Я надел белую рубашку, белые брюки, темные солнечные очки, собрал волосы в косичку на затылке и перехватил ее изящным кожаным ремешком. Когда я вышел на улицу, люди повсюду награждали меня теми же в точности улыбками и ухмылками, добродушными в сущности, какими народ всегда сопровождал местную достопримечательность: незлобивого и веселого идиота - Федьку Ёбнутого, - я был, по-видимому, на их взгляд, точно в пару ему.

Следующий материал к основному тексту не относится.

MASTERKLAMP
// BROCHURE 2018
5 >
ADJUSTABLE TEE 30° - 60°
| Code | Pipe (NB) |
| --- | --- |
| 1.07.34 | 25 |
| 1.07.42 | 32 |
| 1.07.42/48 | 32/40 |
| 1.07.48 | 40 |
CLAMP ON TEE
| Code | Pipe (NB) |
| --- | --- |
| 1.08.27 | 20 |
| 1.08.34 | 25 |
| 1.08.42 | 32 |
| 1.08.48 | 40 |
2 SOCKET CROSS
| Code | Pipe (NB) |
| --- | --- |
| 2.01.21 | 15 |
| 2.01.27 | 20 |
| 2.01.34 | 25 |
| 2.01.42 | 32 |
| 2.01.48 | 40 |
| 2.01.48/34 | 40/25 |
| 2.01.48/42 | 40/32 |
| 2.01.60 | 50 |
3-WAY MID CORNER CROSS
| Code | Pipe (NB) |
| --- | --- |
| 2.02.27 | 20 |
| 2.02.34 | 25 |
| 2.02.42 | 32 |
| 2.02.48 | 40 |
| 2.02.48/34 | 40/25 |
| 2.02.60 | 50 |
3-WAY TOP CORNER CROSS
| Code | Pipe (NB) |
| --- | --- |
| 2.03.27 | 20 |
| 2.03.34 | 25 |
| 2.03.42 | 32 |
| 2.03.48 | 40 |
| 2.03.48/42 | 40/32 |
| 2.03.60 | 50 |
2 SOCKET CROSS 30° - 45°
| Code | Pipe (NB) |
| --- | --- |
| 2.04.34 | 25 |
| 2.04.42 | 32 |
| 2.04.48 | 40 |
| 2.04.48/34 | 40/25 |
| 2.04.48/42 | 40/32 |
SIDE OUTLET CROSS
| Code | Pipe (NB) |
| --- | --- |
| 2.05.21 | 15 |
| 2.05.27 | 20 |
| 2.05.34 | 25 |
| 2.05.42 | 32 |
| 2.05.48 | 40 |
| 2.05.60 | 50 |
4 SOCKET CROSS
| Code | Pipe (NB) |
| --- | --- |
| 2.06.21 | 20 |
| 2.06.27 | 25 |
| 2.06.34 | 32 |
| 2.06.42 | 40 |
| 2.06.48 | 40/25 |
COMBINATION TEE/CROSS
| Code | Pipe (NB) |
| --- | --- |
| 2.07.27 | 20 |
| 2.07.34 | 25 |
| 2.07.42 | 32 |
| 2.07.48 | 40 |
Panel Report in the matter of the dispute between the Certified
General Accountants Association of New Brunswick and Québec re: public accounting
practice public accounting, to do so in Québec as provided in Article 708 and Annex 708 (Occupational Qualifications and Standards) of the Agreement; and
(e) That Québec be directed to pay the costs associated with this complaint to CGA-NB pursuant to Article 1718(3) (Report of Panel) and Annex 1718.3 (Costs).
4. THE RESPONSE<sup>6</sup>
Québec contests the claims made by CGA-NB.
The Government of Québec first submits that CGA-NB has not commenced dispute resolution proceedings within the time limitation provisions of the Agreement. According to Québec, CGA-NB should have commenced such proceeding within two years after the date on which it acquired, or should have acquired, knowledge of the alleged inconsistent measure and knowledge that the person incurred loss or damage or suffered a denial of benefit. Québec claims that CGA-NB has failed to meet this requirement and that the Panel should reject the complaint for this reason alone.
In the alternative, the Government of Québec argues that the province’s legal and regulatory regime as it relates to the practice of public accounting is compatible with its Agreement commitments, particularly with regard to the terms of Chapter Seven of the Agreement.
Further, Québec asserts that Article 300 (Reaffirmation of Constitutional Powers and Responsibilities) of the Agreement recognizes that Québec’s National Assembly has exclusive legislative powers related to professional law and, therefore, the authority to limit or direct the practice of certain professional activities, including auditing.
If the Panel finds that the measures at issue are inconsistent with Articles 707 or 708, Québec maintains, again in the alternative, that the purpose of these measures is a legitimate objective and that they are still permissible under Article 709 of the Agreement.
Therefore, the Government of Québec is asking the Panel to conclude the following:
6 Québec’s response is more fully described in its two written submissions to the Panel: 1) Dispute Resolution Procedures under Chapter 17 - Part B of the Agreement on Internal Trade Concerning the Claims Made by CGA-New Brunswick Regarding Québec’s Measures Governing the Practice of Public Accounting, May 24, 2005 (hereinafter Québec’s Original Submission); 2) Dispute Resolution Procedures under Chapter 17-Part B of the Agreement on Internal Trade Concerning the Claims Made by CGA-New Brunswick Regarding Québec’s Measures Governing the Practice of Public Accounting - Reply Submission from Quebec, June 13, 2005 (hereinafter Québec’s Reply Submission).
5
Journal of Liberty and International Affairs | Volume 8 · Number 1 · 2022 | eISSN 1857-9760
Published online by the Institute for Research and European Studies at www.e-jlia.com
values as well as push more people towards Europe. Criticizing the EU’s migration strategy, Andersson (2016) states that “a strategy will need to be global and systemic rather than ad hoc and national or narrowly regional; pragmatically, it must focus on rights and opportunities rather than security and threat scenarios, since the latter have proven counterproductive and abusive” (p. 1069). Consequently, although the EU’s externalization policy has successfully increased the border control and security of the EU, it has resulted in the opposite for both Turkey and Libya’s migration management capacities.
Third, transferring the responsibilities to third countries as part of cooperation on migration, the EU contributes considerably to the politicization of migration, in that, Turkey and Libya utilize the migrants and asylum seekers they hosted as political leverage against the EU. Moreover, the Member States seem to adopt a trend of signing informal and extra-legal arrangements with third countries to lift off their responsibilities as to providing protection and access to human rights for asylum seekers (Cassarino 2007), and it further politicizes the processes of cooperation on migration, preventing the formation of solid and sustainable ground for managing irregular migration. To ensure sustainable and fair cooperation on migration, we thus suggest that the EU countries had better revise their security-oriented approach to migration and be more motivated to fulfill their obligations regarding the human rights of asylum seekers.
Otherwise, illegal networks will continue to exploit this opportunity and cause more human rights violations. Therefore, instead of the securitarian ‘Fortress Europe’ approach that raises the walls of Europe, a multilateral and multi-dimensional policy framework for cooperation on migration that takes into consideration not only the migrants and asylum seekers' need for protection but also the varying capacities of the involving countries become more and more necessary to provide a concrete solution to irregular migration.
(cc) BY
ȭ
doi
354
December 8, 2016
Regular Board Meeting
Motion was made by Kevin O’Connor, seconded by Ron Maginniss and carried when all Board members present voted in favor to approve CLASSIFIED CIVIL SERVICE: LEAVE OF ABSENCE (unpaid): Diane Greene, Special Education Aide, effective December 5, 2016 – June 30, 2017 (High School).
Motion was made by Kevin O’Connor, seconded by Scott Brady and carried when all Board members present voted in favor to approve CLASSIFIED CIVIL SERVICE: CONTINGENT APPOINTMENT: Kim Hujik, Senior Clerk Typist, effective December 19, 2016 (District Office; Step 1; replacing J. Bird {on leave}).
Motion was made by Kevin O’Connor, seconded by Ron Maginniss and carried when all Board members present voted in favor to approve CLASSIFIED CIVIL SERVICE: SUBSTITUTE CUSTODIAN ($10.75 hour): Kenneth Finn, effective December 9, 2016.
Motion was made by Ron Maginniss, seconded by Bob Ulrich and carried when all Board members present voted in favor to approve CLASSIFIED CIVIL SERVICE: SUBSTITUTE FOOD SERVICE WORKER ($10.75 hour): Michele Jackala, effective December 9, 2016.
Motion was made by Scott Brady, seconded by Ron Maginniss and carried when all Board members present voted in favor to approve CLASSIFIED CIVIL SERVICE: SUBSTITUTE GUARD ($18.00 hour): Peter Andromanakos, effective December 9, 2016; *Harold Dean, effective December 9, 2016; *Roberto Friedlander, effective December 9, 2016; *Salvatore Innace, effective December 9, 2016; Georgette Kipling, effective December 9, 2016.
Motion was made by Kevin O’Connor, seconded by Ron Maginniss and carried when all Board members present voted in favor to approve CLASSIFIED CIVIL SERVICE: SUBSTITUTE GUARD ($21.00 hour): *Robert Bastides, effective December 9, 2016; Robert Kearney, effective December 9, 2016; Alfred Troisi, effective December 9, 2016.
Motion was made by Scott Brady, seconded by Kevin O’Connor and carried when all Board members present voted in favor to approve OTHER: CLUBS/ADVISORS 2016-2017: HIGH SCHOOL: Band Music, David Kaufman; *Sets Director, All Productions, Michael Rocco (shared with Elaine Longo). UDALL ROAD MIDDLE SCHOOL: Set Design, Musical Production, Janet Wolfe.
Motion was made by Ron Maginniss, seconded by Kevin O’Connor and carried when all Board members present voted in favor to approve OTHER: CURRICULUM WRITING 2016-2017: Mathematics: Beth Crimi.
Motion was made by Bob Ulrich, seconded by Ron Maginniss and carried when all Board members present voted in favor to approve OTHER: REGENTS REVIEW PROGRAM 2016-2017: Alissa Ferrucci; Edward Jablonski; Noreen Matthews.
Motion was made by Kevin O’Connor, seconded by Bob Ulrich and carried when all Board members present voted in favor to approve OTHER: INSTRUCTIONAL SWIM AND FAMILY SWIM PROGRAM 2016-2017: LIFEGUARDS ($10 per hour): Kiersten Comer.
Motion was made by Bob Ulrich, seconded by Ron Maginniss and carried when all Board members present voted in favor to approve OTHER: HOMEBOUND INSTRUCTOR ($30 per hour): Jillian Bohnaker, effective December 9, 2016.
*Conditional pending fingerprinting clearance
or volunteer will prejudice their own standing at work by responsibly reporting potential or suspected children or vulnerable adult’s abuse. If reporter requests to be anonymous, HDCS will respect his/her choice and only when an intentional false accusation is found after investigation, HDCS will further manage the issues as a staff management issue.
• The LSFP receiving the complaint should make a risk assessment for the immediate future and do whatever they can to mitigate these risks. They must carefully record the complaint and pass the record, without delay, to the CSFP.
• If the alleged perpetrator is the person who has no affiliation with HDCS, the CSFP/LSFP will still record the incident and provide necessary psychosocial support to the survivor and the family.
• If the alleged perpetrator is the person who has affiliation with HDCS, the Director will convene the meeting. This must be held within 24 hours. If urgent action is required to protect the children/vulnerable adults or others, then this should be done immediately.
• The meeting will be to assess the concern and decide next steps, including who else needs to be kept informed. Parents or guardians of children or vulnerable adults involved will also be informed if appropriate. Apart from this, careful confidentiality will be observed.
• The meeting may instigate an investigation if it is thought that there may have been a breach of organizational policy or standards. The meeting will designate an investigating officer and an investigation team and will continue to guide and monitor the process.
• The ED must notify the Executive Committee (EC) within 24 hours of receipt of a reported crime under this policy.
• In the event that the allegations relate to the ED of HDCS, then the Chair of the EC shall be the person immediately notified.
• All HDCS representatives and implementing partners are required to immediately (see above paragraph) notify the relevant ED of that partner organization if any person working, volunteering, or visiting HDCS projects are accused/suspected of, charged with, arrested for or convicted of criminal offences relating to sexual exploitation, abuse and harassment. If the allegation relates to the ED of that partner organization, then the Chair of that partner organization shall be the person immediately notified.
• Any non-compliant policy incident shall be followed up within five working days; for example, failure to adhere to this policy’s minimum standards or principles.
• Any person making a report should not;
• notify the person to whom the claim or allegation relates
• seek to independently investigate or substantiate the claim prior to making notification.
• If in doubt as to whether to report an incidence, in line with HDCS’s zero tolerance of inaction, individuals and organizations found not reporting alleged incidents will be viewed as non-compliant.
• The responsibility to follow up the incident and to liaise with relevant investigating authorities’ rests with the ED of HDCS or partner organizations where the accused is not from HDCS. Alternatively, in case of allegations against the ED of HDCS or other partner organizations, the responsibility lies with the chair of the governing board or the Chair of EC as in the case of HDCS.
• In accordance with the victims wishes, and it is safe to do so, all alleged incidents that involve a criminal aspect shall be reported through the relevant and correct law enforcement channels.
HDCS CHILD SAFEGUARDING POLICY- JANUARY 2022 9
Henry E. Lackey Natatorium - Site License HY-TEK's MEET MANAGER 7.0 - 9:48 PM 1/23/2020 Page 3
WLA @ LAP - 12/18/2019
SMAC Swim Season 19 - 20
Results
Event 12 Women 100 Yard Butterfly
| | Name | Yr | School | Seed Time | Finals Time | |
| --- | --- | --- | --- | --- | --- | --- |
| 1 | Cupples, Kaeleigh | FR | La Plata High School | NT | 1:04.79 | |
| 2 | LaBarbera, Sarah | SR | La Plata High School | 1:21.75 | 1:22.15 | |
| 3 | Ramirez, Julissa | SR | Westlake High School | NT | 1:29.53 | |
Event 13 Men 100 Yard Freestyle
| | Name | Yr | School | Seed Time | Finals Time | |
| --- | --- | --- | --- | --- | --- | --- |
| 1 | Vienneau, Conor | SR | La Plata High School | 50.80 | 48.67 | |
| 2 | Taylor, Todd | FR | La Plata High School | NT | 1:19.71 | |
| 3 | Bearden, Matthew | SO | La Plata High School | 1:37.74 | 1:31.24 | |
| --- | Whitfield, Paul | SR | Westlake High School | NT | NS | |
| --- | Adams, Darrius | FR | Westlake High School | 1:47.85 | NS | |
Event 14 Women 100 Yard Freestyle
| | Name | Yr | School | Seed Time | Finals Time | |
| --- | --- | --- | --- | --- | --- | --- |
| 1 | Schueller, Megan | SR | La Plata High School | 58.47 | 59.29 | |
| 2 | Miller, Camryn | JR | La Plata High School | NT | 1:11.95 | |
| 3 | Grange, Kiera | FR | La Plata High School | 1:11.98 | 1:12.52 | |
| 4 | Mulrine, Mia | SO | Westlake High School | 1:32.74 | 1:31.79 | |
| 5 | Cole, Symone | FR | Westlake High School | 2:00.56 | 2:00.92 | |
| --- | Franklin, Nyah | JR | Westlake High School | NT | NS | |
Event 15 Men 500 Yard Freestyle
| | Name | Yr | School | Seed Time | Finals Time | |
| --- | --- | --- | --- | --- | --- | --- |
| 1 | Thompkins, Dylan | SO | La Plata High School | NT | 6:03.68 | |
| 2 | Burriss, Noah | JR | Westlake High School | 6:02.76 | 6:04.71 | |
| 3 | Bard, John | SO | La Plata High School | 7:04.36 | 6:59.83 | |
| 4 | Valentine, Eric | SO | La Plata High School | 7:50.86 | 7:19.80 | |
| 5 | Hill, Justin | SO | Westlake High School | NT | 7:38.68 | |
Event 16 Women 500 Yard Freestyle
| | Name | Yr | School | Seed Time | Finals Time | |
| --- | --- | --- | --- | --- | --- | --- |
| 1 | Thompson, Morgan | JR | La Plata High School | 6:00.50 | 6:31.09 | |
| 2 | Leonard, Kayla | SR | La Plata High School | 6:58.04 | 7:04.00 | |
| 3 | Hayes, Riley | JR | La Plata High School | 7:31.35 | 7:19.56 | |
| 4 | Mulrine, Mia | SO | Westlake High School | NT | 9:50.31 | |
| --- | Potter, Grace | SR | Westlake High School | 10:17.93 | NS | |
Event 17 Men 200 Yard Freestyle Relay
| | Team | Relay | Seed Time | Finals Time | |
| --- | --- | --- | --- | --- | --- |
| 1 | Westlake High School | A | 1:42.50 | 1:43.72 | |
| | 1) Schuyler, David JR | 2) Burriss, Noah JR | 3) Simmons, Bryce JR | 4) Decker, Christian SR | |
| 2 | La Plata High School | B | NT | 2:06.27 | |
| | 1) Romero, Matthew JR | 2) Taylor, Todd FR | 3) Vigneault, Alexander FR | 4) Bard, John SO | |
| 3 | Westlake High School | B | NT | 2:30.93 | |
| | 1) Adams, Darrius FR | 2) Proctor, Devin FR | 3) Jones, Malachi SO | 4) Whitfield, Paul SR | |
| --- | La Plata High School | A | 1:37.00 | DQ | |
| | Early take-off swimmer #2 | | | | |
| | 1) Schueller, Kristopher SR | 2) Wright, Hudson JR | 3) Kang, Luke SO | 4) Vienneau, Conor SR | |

- Не возьмете ли, молодой человек, морковки. Вот посмотрите, какая у меня морковка, только что с грядки, вся сладенькая, слаще меду, возьмите, - протянула мне одна торговка пучок моркови и я подумал, что морковь действительно славная, прямо-таки, сезанновская морковь. Правда секундой позже я заметил, - и это сравнение мгновенно пришло мне в голову, - что у зеленой загородки причала какой-то лохматый кобелек ну в точности такой же красной морковкой пытается взъебнуть сучку и отчаянно лезет на нее, а морковка торчит у него между ног, будто он только что купил ее у этой самой торговки и приделал к своему животу. Баба глядела на меня своими синенькими глазами, странно цветущими на коричневой, в мелких морщинках дубленой коже лица, и меня, уже в который раз в этот день, вдруг пронзило какое-то странное ощущение единения всего сущего, какое, возможно бывает только перед смертью: я уже не различал меж собой ни людей, ни животных, ни деревьев - все вдруг стали одним и жили одной непрекращающейся во времени жизнью, как на живописных полотнах Иоахима Патинира, где всё и всегда происходит везде и сразу, вечно и одномоментно. Вид у меня, наверное, был совершенно дурацкий, потому что баба, всхлипнув, неожиданно положила морковь. Я пошел дальше.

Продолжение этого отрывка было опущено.